What the task requires ▸ Would you restate all the data that follows, word for word?

Information supplied ▸
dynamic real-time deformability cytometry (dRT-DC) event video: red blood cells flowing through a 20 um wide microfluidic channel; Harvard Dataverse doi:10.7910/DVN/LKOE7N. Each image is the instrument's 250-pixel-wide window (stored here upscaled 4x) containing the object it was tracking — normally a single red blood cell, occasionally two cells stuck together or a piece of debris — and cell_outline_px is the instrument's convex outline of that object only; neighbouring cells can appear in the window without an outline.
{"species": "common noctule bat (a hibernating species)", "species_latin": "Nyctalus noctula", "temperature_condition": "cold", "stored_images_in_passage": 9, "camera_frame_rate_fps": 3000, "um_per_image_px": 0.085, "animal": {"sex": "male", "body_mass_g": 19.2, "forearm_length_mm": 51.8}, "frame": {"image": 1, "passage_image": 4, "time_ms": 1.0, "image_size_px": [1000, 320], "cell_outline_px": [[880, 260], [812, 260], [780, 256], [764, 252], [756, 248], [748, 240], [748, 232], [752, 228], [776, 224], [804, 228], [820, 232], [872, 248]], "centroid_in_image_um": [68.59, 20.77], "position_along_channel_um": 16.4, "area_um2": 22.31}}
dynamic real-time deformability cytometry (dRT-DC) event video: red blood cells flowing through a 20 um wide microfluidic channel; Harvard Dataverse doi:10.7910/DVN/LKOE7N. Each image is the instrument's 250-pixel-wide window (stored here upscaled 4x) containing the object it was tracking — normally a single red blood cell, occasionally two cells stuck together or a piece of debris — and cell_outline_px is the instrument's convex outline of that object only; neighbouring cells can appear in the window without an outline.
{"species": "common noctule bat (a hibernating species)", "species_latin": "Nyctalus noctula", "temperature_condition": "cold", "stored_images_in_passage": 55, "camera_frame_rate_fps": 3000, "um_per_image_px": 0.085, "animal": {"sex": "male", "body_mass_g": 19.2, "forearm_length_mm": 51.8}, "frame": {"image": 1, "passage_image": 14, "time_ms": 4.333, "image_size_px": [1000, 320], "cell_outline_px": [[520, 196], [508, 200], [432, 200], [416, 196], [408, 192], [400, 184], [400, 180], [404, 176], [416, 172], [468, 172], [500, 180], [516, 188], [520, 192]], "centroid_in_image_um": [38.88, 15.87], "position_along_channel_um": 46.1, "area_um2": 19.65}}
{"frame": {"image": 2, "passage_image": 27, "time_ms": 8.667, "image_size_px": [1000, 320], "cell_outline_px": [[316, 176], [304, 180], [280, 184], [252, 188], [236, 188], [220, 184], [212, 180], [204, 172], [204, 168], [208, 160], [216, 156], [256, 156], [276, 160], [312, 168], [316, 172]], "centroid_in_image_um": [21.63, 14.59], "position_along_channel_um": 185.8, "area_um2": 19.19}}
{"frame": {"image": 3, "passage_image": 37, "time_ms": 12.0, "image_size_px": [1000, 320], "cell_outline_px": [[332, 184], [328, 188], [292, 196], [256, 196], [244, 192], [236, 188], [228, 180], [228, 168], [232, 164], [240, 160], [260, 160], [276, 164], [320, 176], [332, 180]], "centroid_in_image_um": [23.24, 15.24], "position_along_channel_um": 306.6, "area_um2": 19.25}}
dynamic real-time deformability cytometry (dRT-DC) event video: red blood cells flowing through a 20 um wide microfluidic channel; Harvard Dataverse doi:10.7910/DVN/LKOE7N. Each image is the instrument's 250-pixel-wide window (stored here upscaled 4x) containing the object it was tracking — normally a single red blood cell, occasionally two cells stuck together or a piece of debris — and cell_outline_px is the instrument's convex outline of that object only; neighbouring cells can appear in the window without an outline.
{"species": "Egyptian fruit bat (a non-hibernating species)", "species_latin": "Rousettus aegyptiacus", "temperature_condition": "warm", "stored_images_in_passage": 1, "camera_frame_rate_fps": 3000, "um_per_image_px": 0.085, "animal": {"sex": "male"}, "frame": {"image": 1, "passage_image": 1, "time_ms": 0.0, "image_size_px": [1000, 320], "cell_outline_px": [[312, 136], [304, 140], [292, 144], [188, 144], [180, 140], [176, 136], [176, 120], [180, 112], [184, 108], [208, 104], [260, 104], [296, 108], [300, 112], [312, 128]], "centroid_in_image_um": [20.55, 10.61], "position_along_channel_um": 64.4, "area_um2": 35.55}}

Written response ▸
dynamic real-time deformability cytometry (dRT-DC) event video: red blood cells flowing through a 20 um wide microfluidic channel; Harvard Dataverse doi:10.7910/DVN/LKOE7N. Each image is the instrument's 250-pixel-wide window (stored here upscaled 4x) containing the object it was tracking — normally a single red blood cell, occasionally two cells stuck together or a piece of debris — and cell_outline_px is the instrument's convex outline of that object only; neighbouring cells can appear in the window without an outline.
{"species": "common noctule bat (a hibernating species)", "species_latin": "Nyctalus noctula", "temperature_condition": "cold", "stored_images_in_passage": 9, "camera_frame_rate_fps": 3000, "um_per_image_px": 0.085, "animal": {"sex": "male", "body_mass_g": 19.2, "forearm_length_mm": 51.8}, "frame": {"image": 1, "passage_image": 4, "time_ms": 1.0, "image_size_px": [1000, 320], "cell_outline_px": [[880, 260], [812, 260], [780, 256], [764, 252], [756, 248], [748, 240], [748, 232], [752, 228], [776, 224], [804, 228], [820, 232], [872, 248]], "centroid_in_image_um": [68.59, 20.77], "position_along_channel_um": 16.4, "area_um2": 22.31}}
dynamic real-time deformability cytometry (dRT-DC) event video: red blood cells flowing through a 20 um wide microfluidic channel; Harvard Dataverse doi:10.7910/DVN/LKOE7N. Each image is the instrument's 250-pixel-wide window (stored here upscaled 4x) containing the object it was tracking — normally a single red blood cell, occasionally two cells stuck together or a piece of debris — and cell_outline_px is the instrument's convex outline of that object only; neighbouring cells can appear in the window without an outline.
{"species": "common noctule bat (a hibernating species)", "species_latin": "Nyctalus noctula", "temperature_condition": "cold", "stored_images_in_passage": 55, "camera_frame_rate_fps": 3000, "um_per_image_px": 0.085, "animal": {"sex": "male", "body_mass_g": 19.2, "forearm_length_mm": 51.8}, "frame": {"image": 1, "passage_image": 14, "time_ms": 4.333, "image_size_px": [1000, 320], "cell_outline_px": [[520, 196], [508, 200], [432, 200], [416, 196], [408, 192], [400, 184], [400, 180], [404, 176], [416, 172], [468, 172], [500, 180], [516, 188], [520, 192]], "centroid_in_image_um": [38.88, 15.87], "position_along_channel_um": 46.1, "area_um2": 19.65}}
{"frame": {"image": 2, "passage_image": 27, "time_ms": 8.667, "image_size_px": [1000, 320], "cell_outline_px": [[316, 176], [304, 180], [280, 184], [252, 188], [236, 188], [220, 184], [212, 180], [204, 172], [204, 168], [208, 160], [216, 156], [256, 156], [276, 160], [312, 168], [316, 172]], "centroid_in_image_um": [21.63, 14.59], "position_along_channel_um": 185.8, "area_um2": 19.19}}
{"frame": {"image": 3, "passage_image": 37, "time_ms": 12.0, "image_size_px": [1000, 320], "cell_outline_px": [[332, 184], [328, 188], [292, 196], [256, 196], [244, 192], [236, 188], [228, 180], [228, 168], [232, 164], [240, 160], [260, 160], [276, 164], [320, 176], [332, 180]], "centroid_in_image_um": [23.24, 15.24], "position_along_channel_um": 306.6, "area_um2": 19.25}}
dynamic real-time deformability cytometry (dRT-DC) event video: red blood cells flowing through a 20 um wide microfluidic channel; Harvard Dataverse doi:10.7910/DVN/LKOE7N. Each image is the instrument's 250-pixel-wide window (stored here upscaled 4x) containing the object it was tracking — normally a single red blood cell, occasionally two cells stuck together or a piece of debris — and cell_outline_px is the instrument's convex outline of that object only; neighbouring cells can appear in the window without an outline.
{"species": "Egyptian fruit bat (a non-hibernating species)", "species_latin": "Rousettus aegyptiacus", "temperature_condition": "warm", "stored_images_in_passage": 1, "camera_frame_rate_fps": 3000, "um_per_image_px": 0.085, "animal": {"sex": "male"}, "frame": {"image": 1, "passage_image": 1, "time_ms": 0.0, "image_size_px": [1000, 320], "cell_outline_px": [[312, 136], [304, 140], [292, 144], [188, 144], [180, 140], [176, 136], [176, 120], [180, 112], [184, 108], [208, 104], [260, 104], [296, 108], [300, 112], [312, 128]], "centroid_in_image_um": [20.55, 10.61], "position_along_channel_um": 64.4, "area_um2": 35.55}}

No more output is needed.